● Exercise instructions: Please print each entry below exactly as it stands, but without any pictures.

(Revision tracking records)
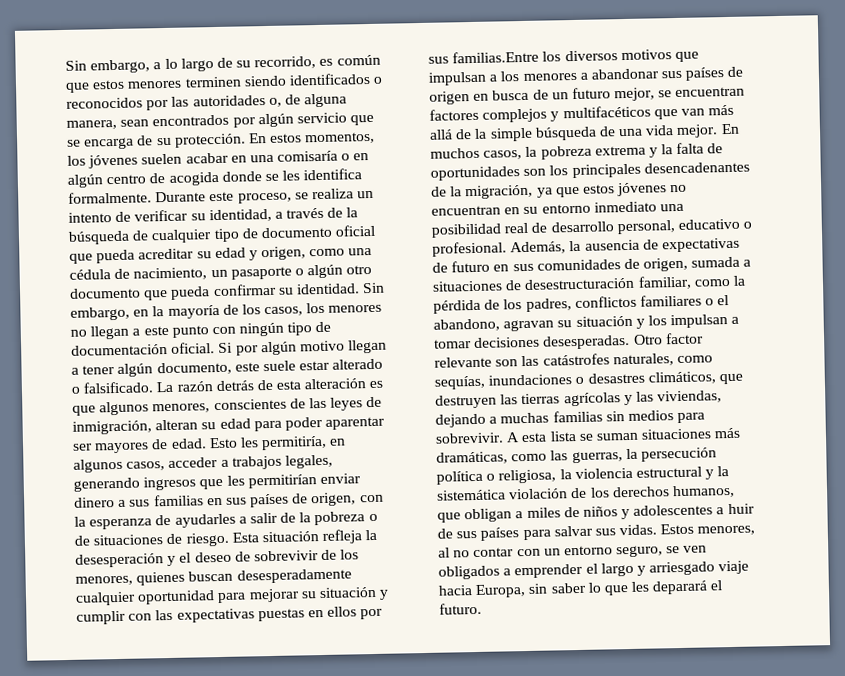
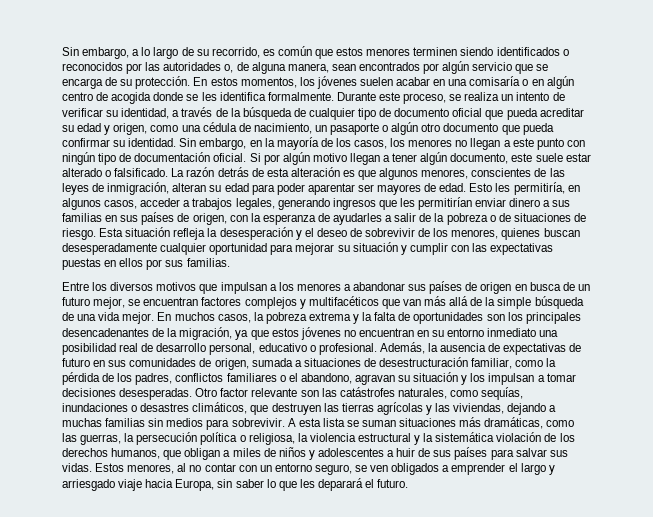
[452,50,540,64] familias.Entre -> [186,258,230,267] [62,282,89,291] familias. // Entre

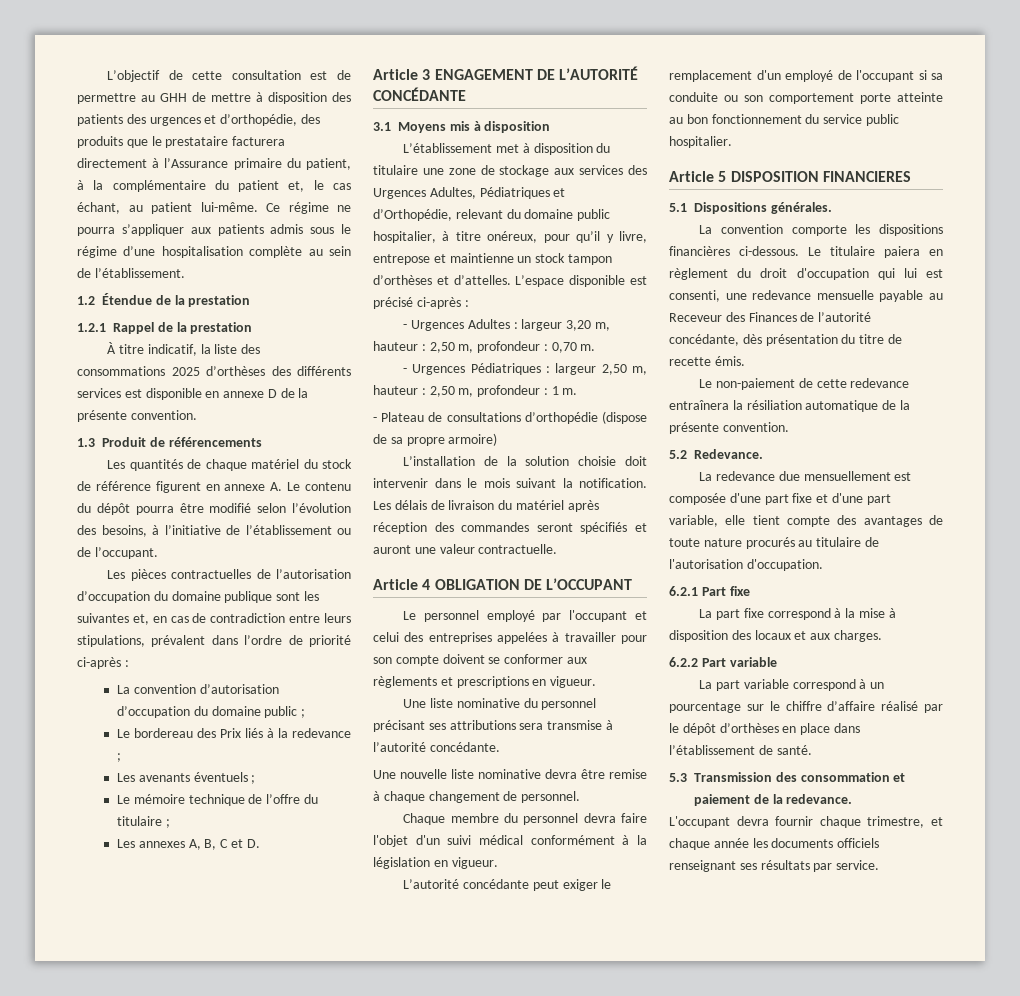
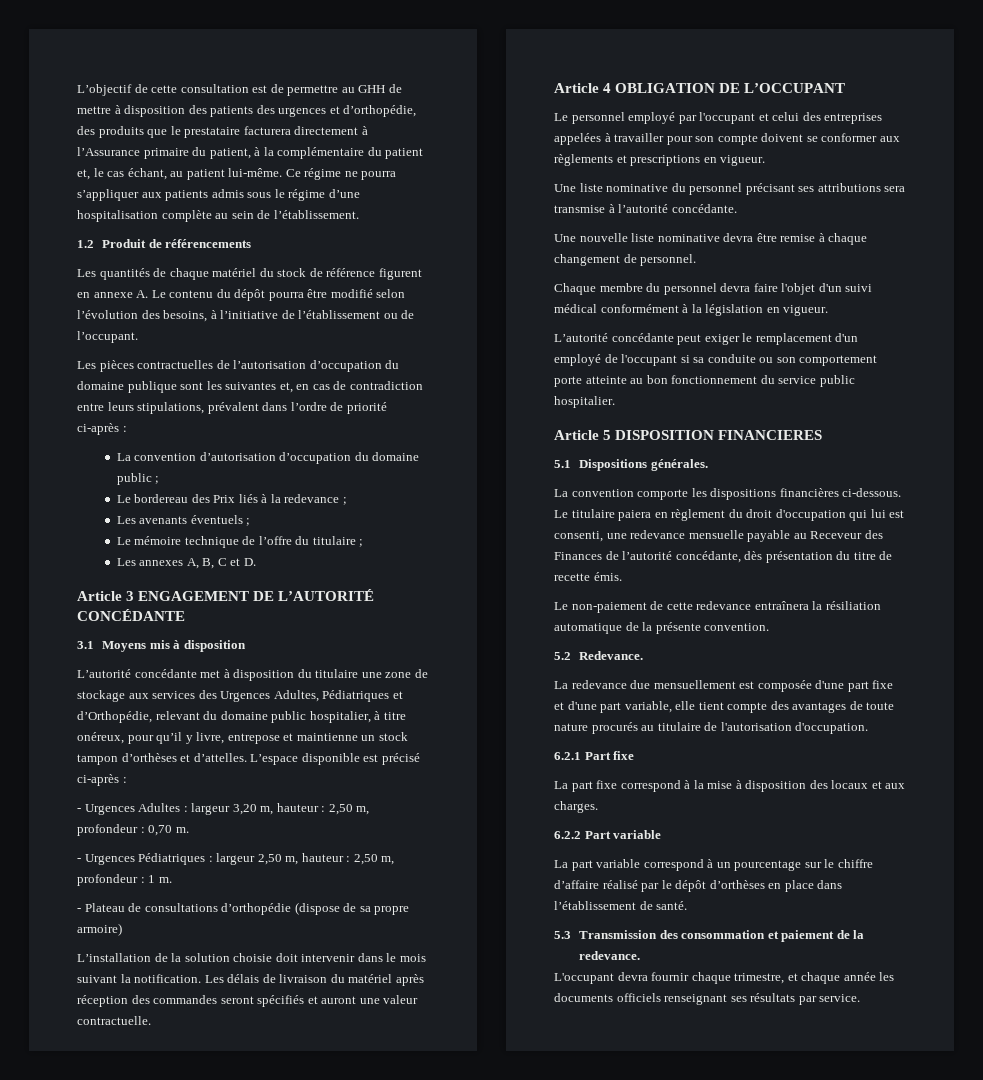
[102,293,251,307] [77,322,253,334] [107,342,261,356] [77,366,351,376] [77,388,309,400] [77,410,197,422] [77,438,95,447] Étendue de la prestation // 1.2.1 Rappel de la prestation // À titre indicatif, la liste des consommations 2025 d’orthèses des différents services est disponible en annexe D de la présente convention. // 1.3 -> (94, 244) none
[403,143,493,153] L’établissement -> [77,669,197,678] L’autorité concédante

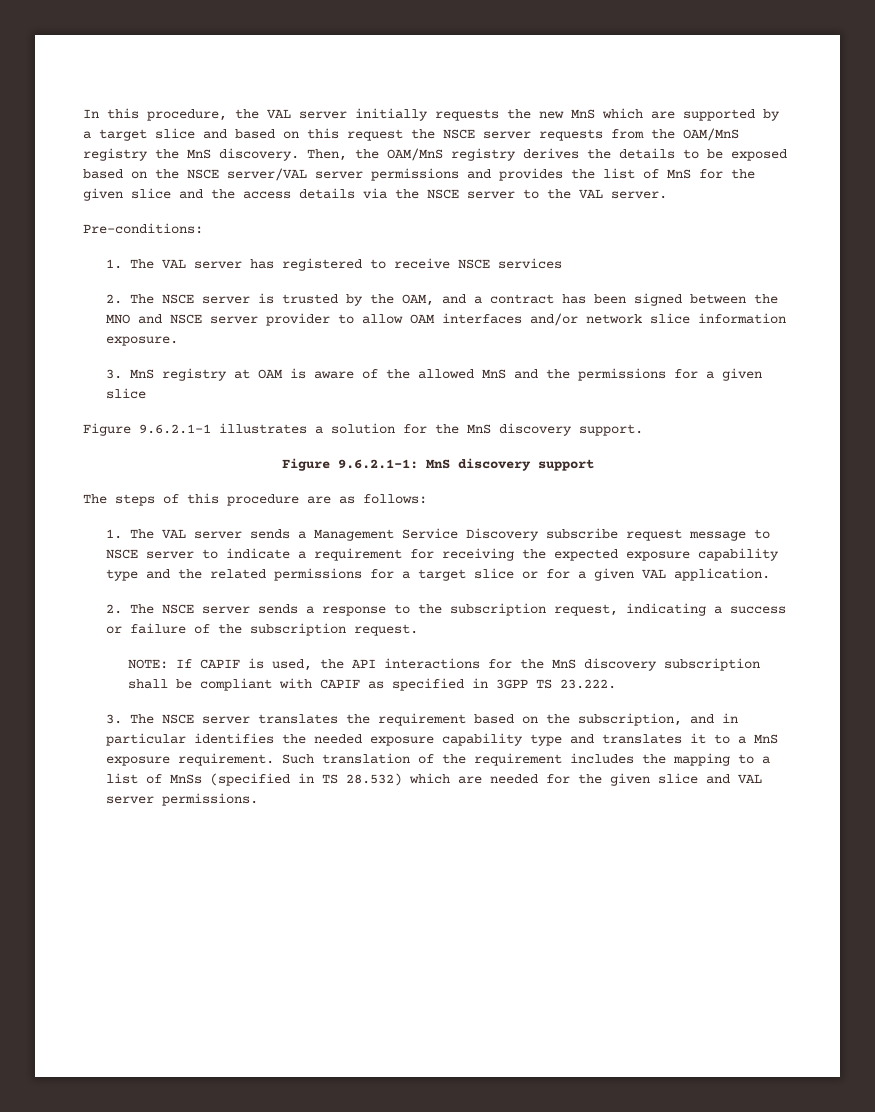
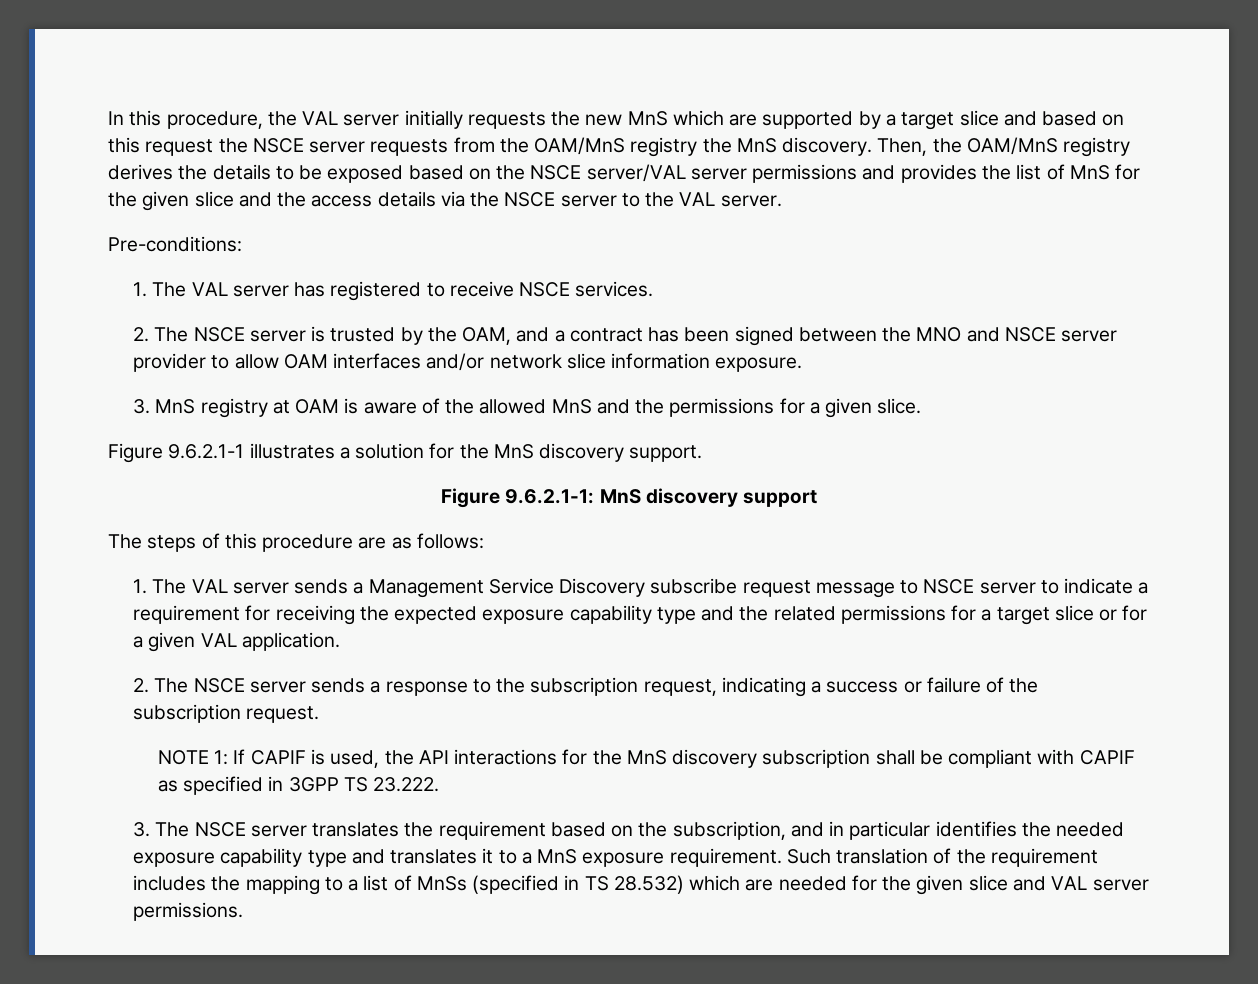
[497,258,562,269] services -> [575,281,654,297] services.
[105,388,146,399] slice -> [877,398,922,414] slice.
[128,659,169,669] NOTE: -> [157,750,229,765] NOTE 1:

● Answer area:
[452,50,540,64] familias.Entre -> [186,258,230,267] [62,282,89,291] familias. // Entre

[102,293,251,307] [77,322,253,334] [107,342,261,356] [77,366,351,376] [77,388,309,400] [77,410,197,422] [77,438,95,447] Étendue de la prestation // 1.2.1 Rappel de la prestation // À titre indicatif, la liste des consommations 2025 d’orthèses des différents services est disponible en annexe D de la présente convention. // 1.3 -> (94, 244) none
[403,143,493,153] L’établissement -> [77,669,197,678] L’autorité concédante

[497,258,562,269] services -> [575,281,654,297] services.
[105,388,146,399] slice -> [877,398,922,414] slice.
[128,659,169,669] NOTE: -> [157,750,229,765] NOTE 1:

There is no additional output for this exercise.